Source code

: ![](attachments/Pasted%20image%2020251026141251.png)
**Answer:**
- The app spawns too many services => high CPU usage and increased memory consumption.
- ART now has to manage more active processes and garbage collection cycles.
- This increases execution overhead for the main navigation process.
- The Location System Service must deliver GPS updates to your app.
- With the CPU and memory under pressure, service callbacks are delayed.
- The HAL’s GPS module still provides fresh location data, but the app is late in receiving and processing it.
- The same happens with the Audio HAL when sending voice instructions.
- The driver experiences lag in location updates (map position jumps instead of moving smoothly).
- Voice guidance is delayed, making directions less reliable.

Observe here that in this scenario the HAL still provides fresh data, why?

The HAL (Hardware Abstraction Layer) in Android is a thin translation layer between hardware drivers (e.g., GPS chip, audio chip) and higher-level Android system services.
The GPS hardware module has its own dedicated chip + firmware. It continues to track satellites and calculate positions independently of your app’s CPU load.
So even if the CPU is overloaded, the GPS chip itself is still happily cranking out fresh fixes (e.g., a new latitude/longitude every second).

= = = =

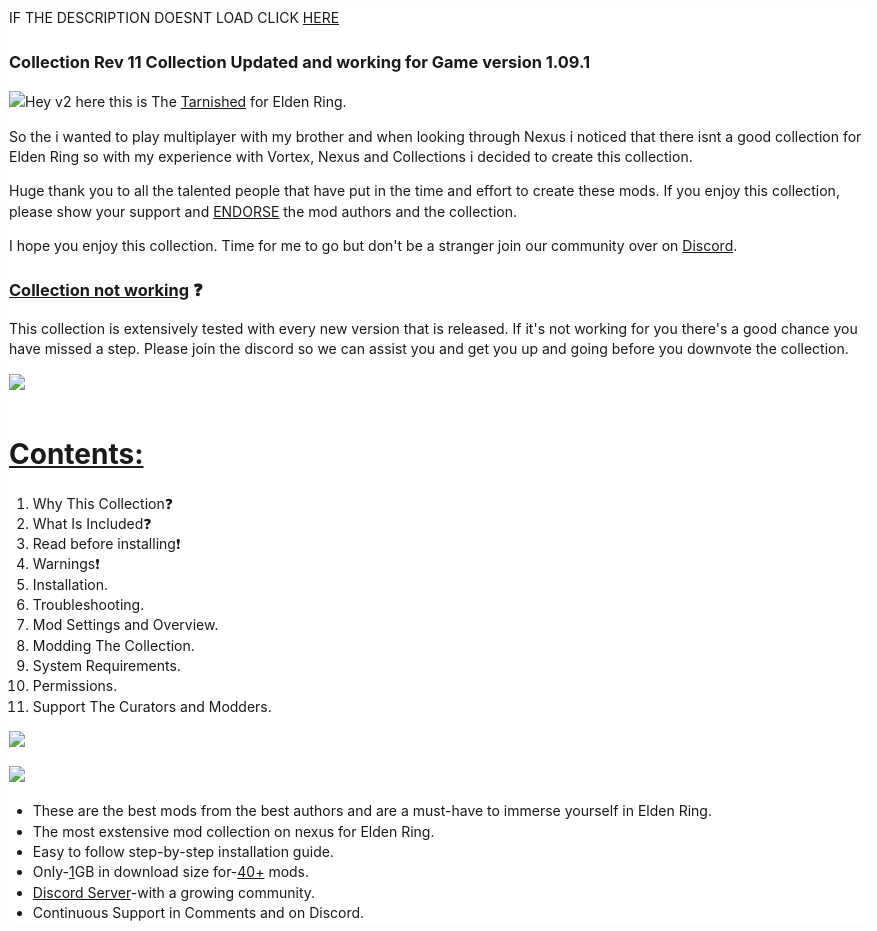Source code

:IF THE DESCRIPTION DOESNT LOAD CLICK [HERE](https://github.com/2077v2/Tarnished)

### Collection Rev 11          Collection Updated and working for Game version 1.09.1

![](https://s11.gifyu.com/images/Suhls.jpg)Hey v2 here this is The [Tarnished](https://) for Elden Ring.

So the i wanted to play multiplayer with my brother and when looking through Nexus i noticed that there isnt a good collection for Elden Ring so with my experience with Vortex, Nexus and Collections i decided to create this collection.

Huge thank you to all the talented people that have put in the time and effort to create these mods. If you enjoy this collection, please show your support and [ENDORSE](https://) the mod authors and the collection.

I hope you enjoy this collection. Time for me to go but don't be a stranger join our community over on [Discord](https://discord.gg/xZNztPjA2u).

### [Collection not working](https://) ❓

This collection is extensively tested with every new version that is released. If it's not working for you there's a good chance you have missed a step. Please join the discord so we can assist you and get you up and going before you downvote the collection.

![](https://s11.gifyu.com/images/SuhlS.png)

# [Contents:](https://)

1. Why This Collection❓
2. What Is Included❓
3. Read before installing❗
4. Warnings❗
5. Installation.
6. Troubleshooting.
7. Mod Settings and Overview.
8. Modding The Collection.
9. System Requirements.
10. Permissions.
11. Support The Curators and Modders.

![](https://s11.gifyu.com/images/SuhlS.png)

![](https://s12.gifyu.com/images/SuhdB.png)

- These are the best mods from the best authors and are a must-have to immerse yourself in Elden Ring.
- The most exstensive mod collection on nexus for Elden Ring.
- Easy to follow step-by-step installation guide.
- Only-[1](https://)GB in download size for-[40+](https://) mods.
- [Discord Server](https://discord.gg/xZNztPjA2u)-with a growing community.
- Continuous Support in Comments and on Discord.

= = = =

▶ _CONSEGNA_
Ricopia dai dati le righe che vanno da quella contenente "[Tarnished](https://) for Elden Ring." fino a quella contenente "So the i wanted", estremi inclusi.

▶ _RISPOSTA SCRITTA_
![](https://s11.gifyu.com/images/Suhls.jpg)Hey v2 here this is The [Tarnished](https://) for Elden Ring.

So the i wanted to play multiplayer with my brother and when looking through Nexus i noticed that there isnt a good collection for Elden Ring so with my experience with Vortex, Nexus and Collections i decided to create this collection.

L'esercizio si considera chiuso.